• _Excerpted passage_
· · · ·
A while back, someone recommended John Molloy’s 2004 book, The Fraternity: Judges and Lawyers in Collusion. Molloy? I wondered. Wasn’t that the guy who wrote the now dog-tired advice book on sartorial corporate success?

Wrong guy I discovered. The Fraternity was written by the late John F. Molloy — not John T. Molloy. That’s a world of difference. The former was a lawyer-turned-judge-turned-lawyer and the other was a researcher and consultant who first made his bones advising New York City law firms on how clothes could enhance the credibility and authority of young lawyers before judges and juries.

Nevertheless, I finally read The Fraternity. But as it turns out, the old Dress for Success guru’s book, which I read two lifetimes ago was eminently more useful by comparison.
· · · ·
• _What this task involves_
From the review of The Fraternity, extract the portion that begins at the words "A while back, someone" and stops after "judges and juries.". The data that comes next has no connection to the text.

• _Data provided_
· · · ·
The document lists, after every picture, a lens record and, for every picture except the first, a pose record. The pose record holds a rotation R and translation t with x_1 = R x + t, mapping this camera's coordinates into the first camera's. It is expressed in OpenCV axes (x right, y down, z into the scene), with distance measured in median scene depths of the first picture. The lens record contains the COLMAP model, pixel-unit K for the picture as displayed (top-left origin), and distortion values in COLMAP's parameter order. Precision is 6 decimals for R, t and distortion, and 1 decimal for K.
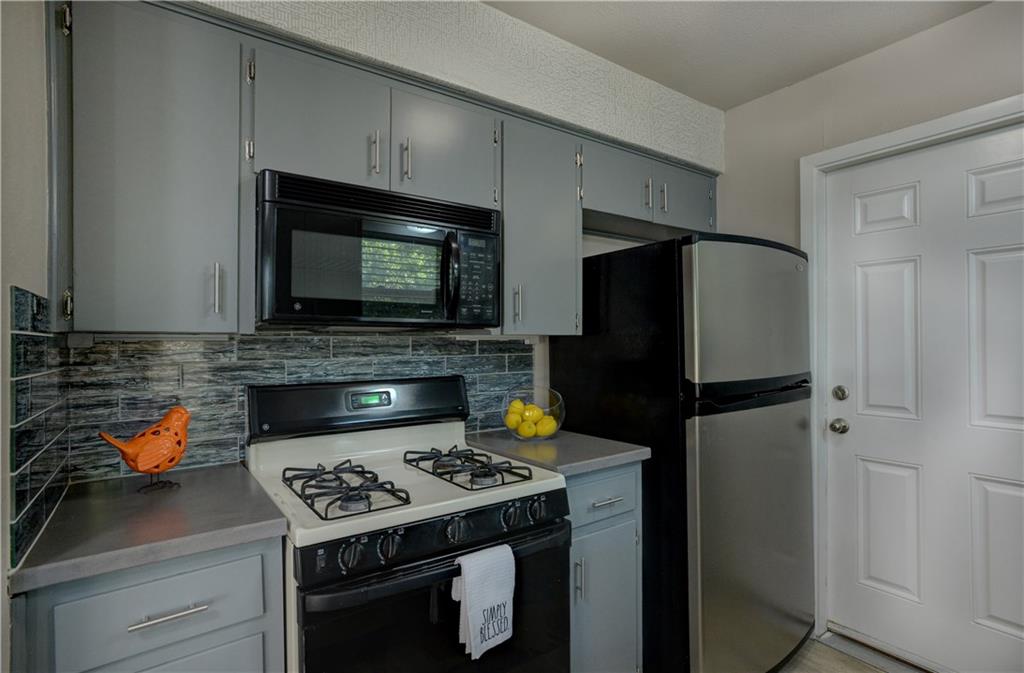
· · · ·
• _Answer to this problem_
A while back, someone recommended John Molloy’s 2004 book, The Fraternity: Judges and Lawyers in Collusion. Molloy? I wondered. Wasn’t that the guy who wrote the now dog-tired advice book on sartorial corporate success?

Wrong guy I discovered. The Fraternity was written by the late John F. Molloy — not John T. Molloy. That’s a world of difference. The former was a lawyer-turned-judge-turned-lawyer and the other was a researcher and consultant who first made his bones advising New York City law firms on how clothes could enhance the credibility and authority of young lawyers before judges and juries.